2- Hadîs-ün-nefs denilen bilinçaltı rüyalar
Beynimizdeki vehim ve hayal, gece-gündüz durmadan çalışan en faal duyularımızdır. Eğer bu iki duyumuza yeni bir program yüklemezsek, onlar bilinçaltındaki eski bilgileri karmaşık bir şekilde gündeme getirir ve beynimizi boş yere yorarlar.
   Uyanıkken gezip gördüğümüz yerleri, konuştuğumuz sözleri, bellediğimiz bilgileri ve uzun süre yaptığımız işleri, biz uyurken karmaşık bir şekilde hayal duygumuzun ekranına getirip görüntüler ve bize rüya diye yuttururlar.
   İşte “edgâs-ı ahlâm” denilen uzun, düzensiz ve karmaşık bir şekilde görülen bu tür rüyâların aslı olmadığından bunlar hiç kimseye anlatılmaz, üzerinde durulmaz ve yorumu yapılmaz.
3- Şeytandan kaynaklanan korkulu rüyalar
   Toplumdan kopuk, içe kapanık, aşırı duyarlı, çekingen ve endişeli kimseler, vehim güçlerinin karanlıkta gördükleri karartılara hayâlî şekiller verip onlardan korktukları ve bilinçaltlarındaki olumsuz olayları hatırlayınca karamsarlığa kapılıp ürperdikleri gibi,
   Uyku halinde iken de şeytanın onların vehim duyuları üzerine yaptığı çirkin ve korkulu dürtüler, hayal duyusunun ekranına çirkin ve korkunç şekillerde yansıyınca, zavallılar uyandıkları zaman başlarına bir kötülük gelmesinden korkar ve gereksiz yere evham yaparlar.

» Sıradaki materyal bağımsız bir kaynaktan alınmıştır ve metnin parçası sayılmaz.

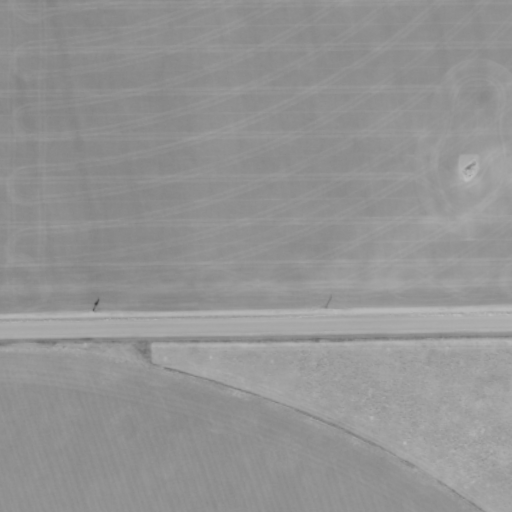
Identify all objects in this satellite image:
road: (256, 321)
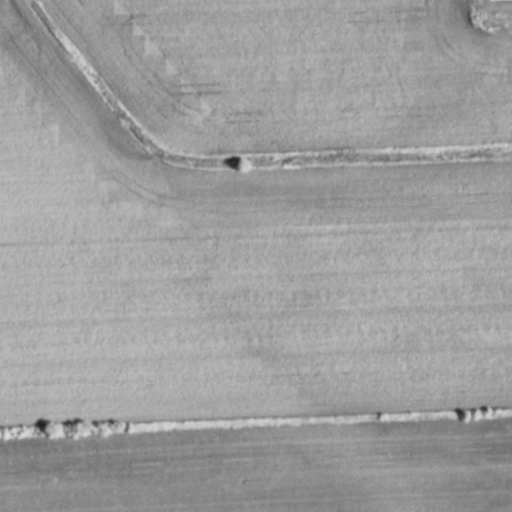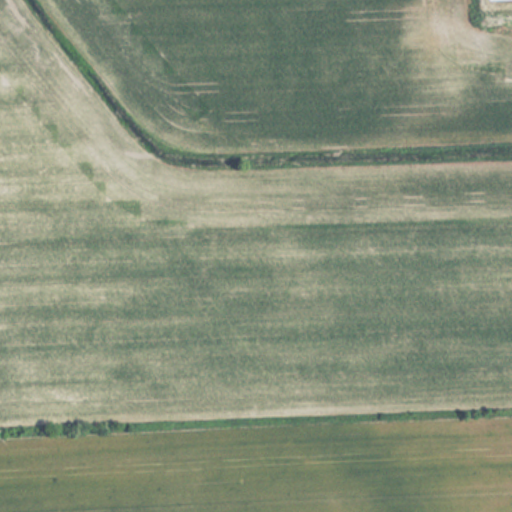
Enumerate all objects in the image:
building: (505, 8)
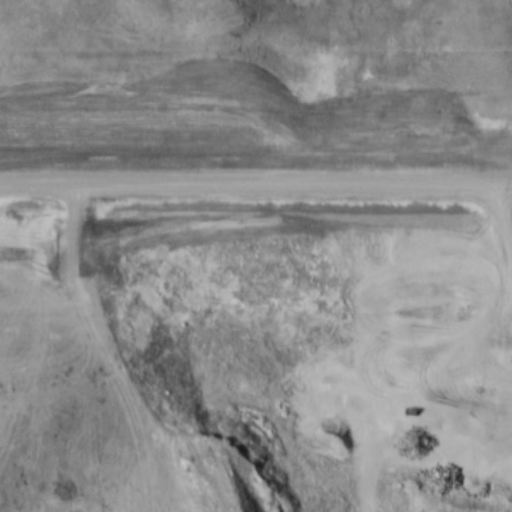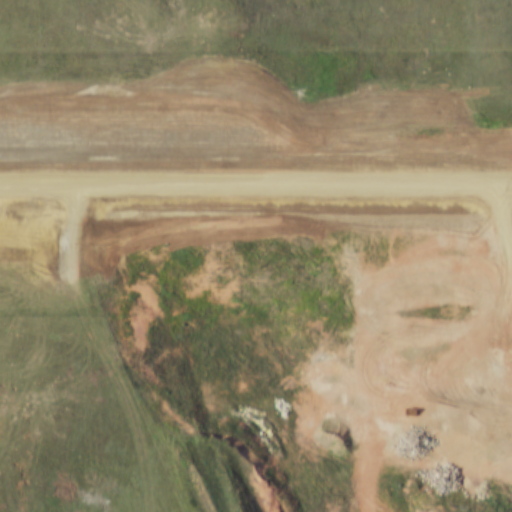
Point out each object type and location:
road: (255, 177)
quarry: (479, 357)
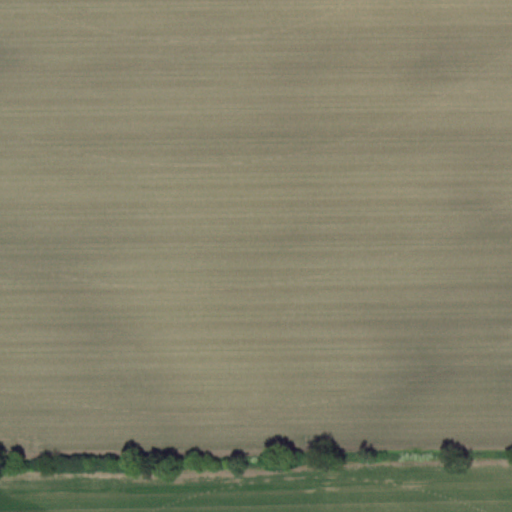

Peygamberimiz (s.a.v.) buyuruyor:
   Sizden biriniz hoşlanmadığı bir rüya gördüğü zaman, sol tarafına üç defa tükürsün; şeytanın şerrinden üç defa Allah’a sığınsın ve yattığı tarafından diğer yanına dönsün. (Müslim-İbni Mâce-Ebû Dâvûd)
   İnsan bazen korkulu rüyalar görüp uyanır ve uyandığı zaman da “oh rüyaymış” diye sevinir. Korkulu ve çirkin rüya gören kimse uyandığı zaman hemen sol tarafına üç defa tükürür gibi üflese, sonra üç defa “Eûzü billâhi mine’ş-şeytânirracîm” diye şeytanın şerrinden Allah’a sığınsa ve yattığı tarafından öbür tarafına dönse, Allah (c.c.) o kimseyi şeytanın şerrinden, dürtülerinden, rüyada gördüğü korkunç görüntülerden ve en önemlisi evham hastalığından korur.
   Peygamberimiz (s.a.v.) buyuruyor:
Sizden biriniz hoşuna giden bir rüyâ gördüğü zaman Allah’a hamd etsin: çünkü o Allahu Teâlâ’dandır ve o rüyâyı (sevdiği iyi kişilere) anlatsın.
Bir diğer rivâyette de,
   O rüyâyı sadece sevdiği kişilere anlatsın. Eğer hoşlanmadığı bir rüyâ görürse, o da ancak şeytandandır. Bu nedenle onun şerrinden Allah’a sığınsın ve onu hiç kimseye anlatmasın. O zaman, o rüya kendisine bir zarar veremez. (Buhârî-Müslim-Tirmizî-İbni Mâce)
   Ünlü rüyâ yorumcularından İbni Sîrîn hazretleri diyor ki:
   “Sen uyanıkken Allah’tan kork, rüyâda gördüklerine aldırma! Çünkü rüyâda gördüklerin sana hiçbir zarar veremezler”.